With Gareth Bale this week overtaking Gary Lineker’s La Liga goalscoring record, the question has again been asked about why more British players don’t play outside of the comfortable confines of the various British divisions.

In the past there have been players who have lit up European leagues (Lineker at Barca, Glenn Hoddle at Monaco, David Beckham at Real Madrid and Paul Lambert at Borussia Dortmund to name a few), and those that have not (Ashley Cole at Roma, David Bentley at FC Rostov), but these players, good or bad, have been few and far between.

However, the focus seems to always be on the high profile players that make the leap, and very rarely are the smaller names who make the decision to move abroad ever lauded for bucking the trend. It is surely, after all, much more of a challenge to move yourself and your family abroad when the prize is playing for, say, Dinamo Zagreb, than it is to move to one of the bigger clubs.

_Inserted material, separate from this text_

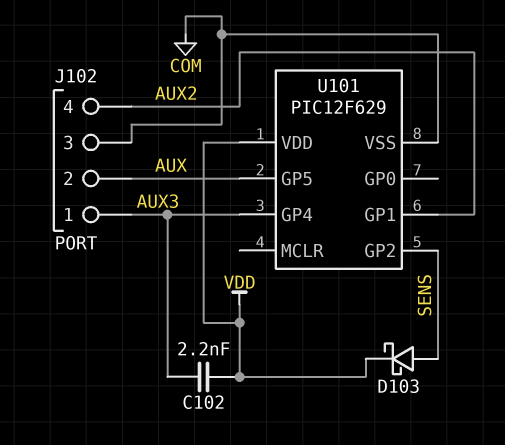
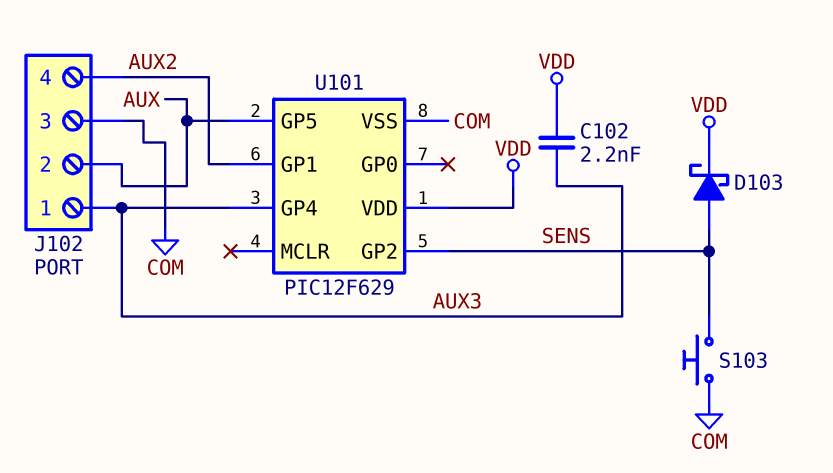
S103: none -> button (COM, SENS)

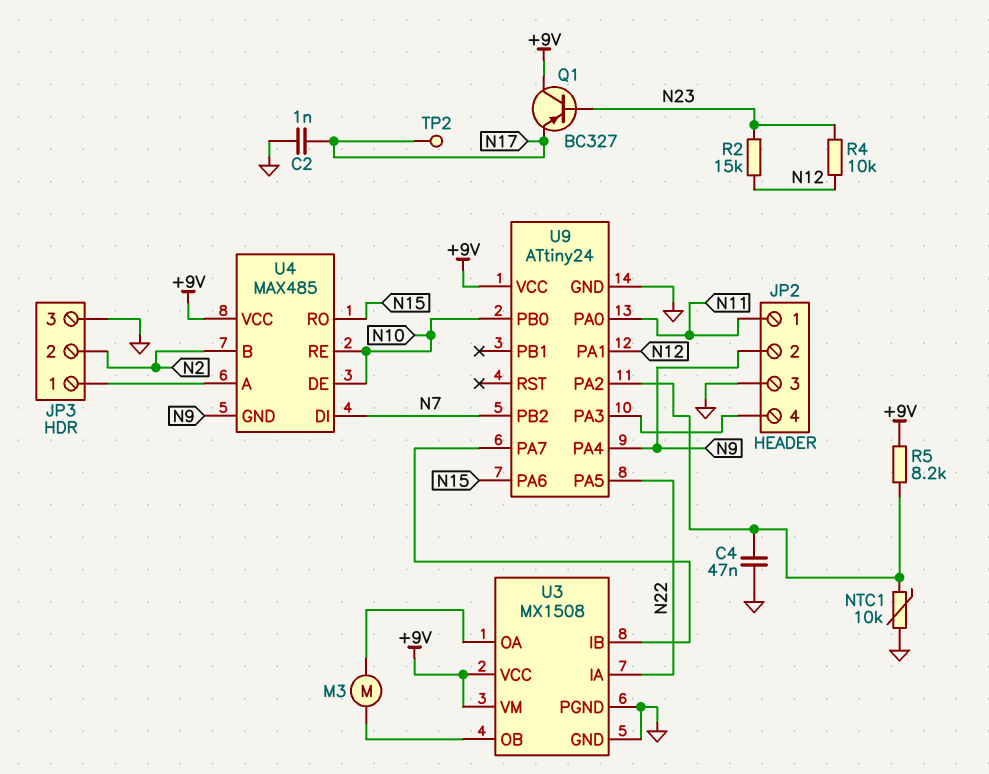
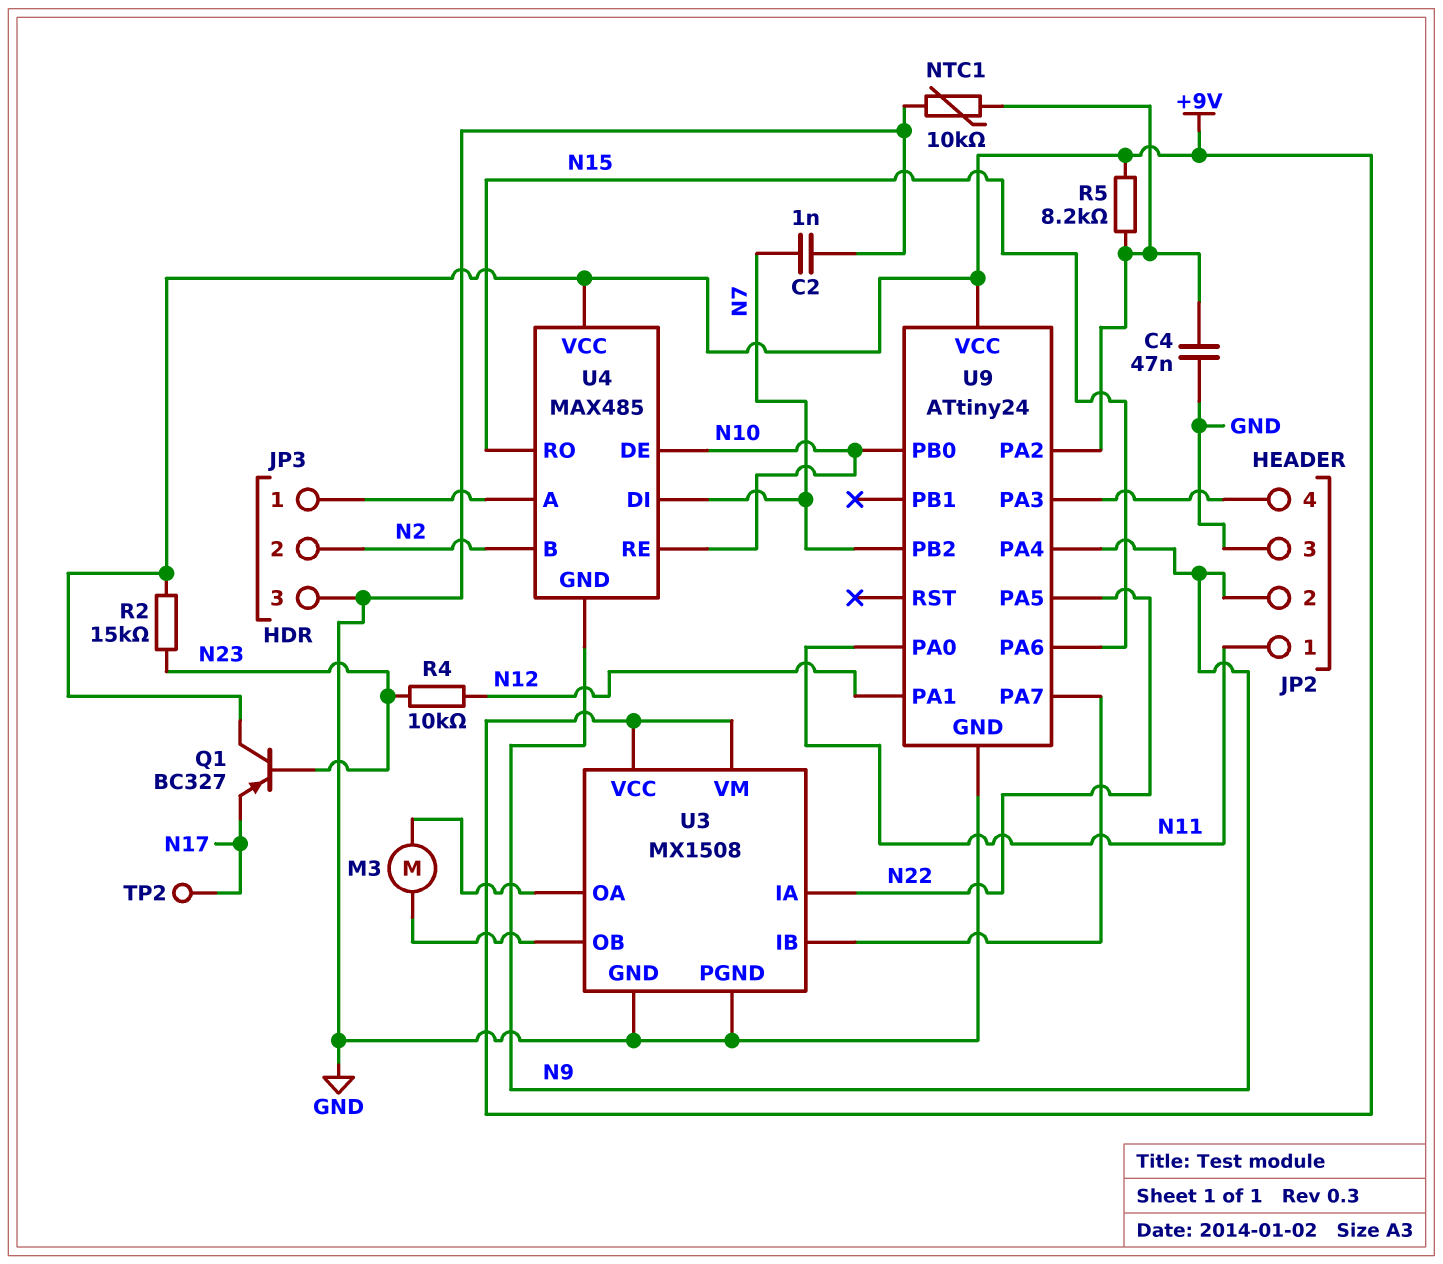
C2: 1nF (GND, N17) -> 1nF (GND, N7)
R2: 15k (N12, N23) -> 15k (+9V, N23)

So today I am going to try and put the focus on some English/British talent that currently play abroad and who never get mentioned when the traditional press trot out the easy line that British players don’t play (or succeed) abroad.

Luke Steele – Panathinikos, Greece

Luke Steele is a goalkeeper who will be a familiar name to Barnsley fans, having made over 200 appearances for the club between 2008 and 2014. Possibly his most notable performance for the Tykes was his first. After being drafted in on an emergency loan for an FA Cup fifth round tie with Liverpool, he performed man-of-the-match heroics as Barnsley knocked out the Merseysiders to reach the quarterfinals of the cup, where Steele then kept a clean sheet as Barnsley also dumped out Chelsea.

Following Barnsley’s relegation to League One in 2014, Steele left the club and moved to Greek giants Panathinikos in the Greek SuperLeague. Here he had a strong season, making 29 league appearances as the Greens finished second behind perennial champions Olympiakos. This led to Steele signing a new deal that will keep him at the club until 2018.

Having gone from battling against relegation to the English third tier on a regular basis, Steele is now the regular keeper for a team that is battling it out to qualify for European football. If that is not a successful move abroad, then I don’t know what is.

Liam Ridgewell – Portland Timbers, USA

Like Luke Steele, Liam Ridgewell moved to play his football abroad in 2014. After having made over 300 league appearances in England’s top two divisions whilst playing for Aston Villa, Birmingham City and West Bromwich Albion, Ridgewell was released at the end of the 2013-14 season. He quickly signed for MLS side Portland Timbers, where he has since made nearly 50 appearances in two seasons, helping the Timbers to victory in the MLS Cup in 2015.

Ridgewell, like many Europeans playing in the USA, has made loan moves to European clubs during the MLS off-season. He has used these periods to join both Wigan Athletic and Brighton and Hove Albion in the Championship, proving that he still has what it takes to make a contribution in England.

Jay Bothroyd – Júbilo Iwata, Japan

One-cap-wonder Jay Bothroyd has had a number of stints abroad during his career. Early on in his career he spent two seasons at Perugia in Italy’s Serie A, although during this time he also spent time on loan at Blackburn Rovers. After playing for a string of clubs in England’s top two divisions, and earning himself a single England cap in the process, Bothroyd signed for Thai Premier League side Muangthong United in 2014.

After 16 appearances and six goals in Thailand, Bothroyd was on the move again, this time landing at Japanese J2 League team Júbilo Iwata. In his first season, Bothroyd was the league’s top goalscorer with 20 goals, and Iwata were promoted to the J-League after finishing runners up. Recently Bothroyd made headlines back in England by becoming the first Englishman to score in the J-League for 20 years – and the first to score since Gary Lineker.

John Bostock – OH Leuven, Belgium

Former Tottenham Hotspur youngster and lower-league loanee regular, John Bostock’s first spell playing abroad came in 2013 when he spent seven games on loan at Toronto FC from parent club Tottenham. After being released in the summer of 2013, Bostock signed for Royal Antwerp in Belgium. He spent a very successful year at Antwerp, who nearly reached the end of season play-offs, before singing for OH Leuven in 2014.

Bostock has since built on the experience at Antwerp and has benefitted from extended spells in a settled team. At Leuven, Bostock ended his first season with 13 goals and 19 assists to his name, leading the team to promotion back to the top flight of Belgian football.

Clearly there is some British talent that is willing to make the big step and play abroad. Moreover, it is clearly not the case that modern British footballers must necessarily be failures – for every Ashley Cole who gives off the distinct impression of not being bothered, there is a young and hungry British player willing to put in the hard yards to get their break in the game. Perhaps more young players should take the plunge and move abroad, rather than sitting on a bench every Saturday and making a handful of appearances a season.